Gospel deejay and pastor Goddy Goddy (given name Howard Reynolds) says dancehall music has failed the youth miserably.
"I do believe that it's not just now, but it's about time we take over things and deal with it because of the negative impact dancehall has been having on our younger generation and the society overall," Goddy Goddy declared.
But the toaster, best known for favourites such as Chaka Chi, Mi Nuh Sure and Back It Up, said gospel music has always had its own place whether Kartel is in jail or not.
"He (Kartel) calls himself the World Boss but God is the only World Boss. That (Kartel being put away) doesn't stop or enhance the work of God," he said.
Thrillers United and former Grace Thrillers singer Leroy Smith says gospel should have been at the forefront of Jamaican music from day one.
"Gospel is all about bringing the good news and that is what the world needs, whether Kartel is there, yes or no," he stressed.
Smith joined Grace Thrillers in 1978. His distinct tones can be heard on Can't Even Walk, Amen and He Brought Me Out.
For him, had gospel been embraced more by secular fans the local music scene would have been different.

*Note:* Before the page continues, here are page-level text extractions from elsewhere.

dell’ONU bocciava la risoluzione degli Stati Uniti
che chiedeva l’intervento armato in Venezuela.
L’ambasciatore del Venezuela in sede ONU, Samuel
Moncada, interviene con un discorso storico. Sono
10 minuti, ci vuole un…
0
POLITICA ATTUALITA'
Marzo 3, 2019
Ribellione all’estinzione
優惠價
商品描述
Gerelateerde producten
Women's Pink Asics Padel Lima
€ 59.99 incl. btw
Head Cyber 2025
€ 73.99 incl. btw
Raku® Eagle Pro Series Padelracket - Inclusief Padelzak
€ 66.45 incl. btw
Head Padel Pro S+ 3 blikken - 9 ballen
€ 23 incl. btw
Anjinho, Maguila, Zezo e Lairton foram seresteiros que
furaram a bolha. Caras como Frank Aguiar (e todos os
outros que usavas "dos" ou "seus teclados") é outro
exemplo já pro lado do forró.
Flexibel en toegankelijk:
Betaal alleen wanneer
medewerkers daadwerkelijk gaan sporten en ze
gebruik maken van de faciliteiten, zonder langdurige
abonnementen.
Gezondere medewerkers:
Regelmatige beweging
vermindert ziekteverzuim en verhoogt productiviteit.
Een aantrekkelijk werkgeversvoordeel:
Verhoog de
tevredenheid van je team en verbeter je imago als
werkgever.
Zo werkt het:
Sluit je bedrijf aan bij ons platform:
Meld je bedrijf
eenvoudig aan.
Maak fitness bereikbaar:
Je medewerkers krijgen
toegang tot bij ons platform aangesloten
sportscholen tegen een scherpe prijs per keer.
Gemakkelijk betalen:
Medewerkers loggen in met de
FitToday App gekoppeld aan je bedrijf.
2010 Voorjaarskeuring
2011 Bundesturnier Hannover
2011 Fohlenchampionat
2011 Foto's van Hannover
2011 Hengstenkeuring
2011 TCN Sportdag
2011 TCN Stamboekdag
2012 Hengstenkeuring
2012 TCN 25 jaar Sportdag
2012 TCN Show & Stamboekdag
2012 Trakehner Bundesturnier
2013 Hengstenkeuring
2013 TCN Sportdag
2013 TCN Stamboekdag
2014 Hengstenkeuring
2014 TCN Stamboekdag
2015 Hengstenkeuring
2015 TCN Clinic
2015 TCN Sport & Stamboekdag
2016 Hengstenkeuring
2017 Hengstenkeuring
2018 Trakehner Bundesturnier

"I still maintain that in the eyes of many Kartel was never an influence where gospel is concerned. Just because one of the biggest influences in the dancehall world is out, doesn't change the position that gospel has been in," he said.
As for the popular notion that dancehall music has lost its way, Goddy Goddy disagrees.
"It's the artistes who have lost their way. Music in itself is innocent, music just don't get up and create itself. Music will always be here," he said.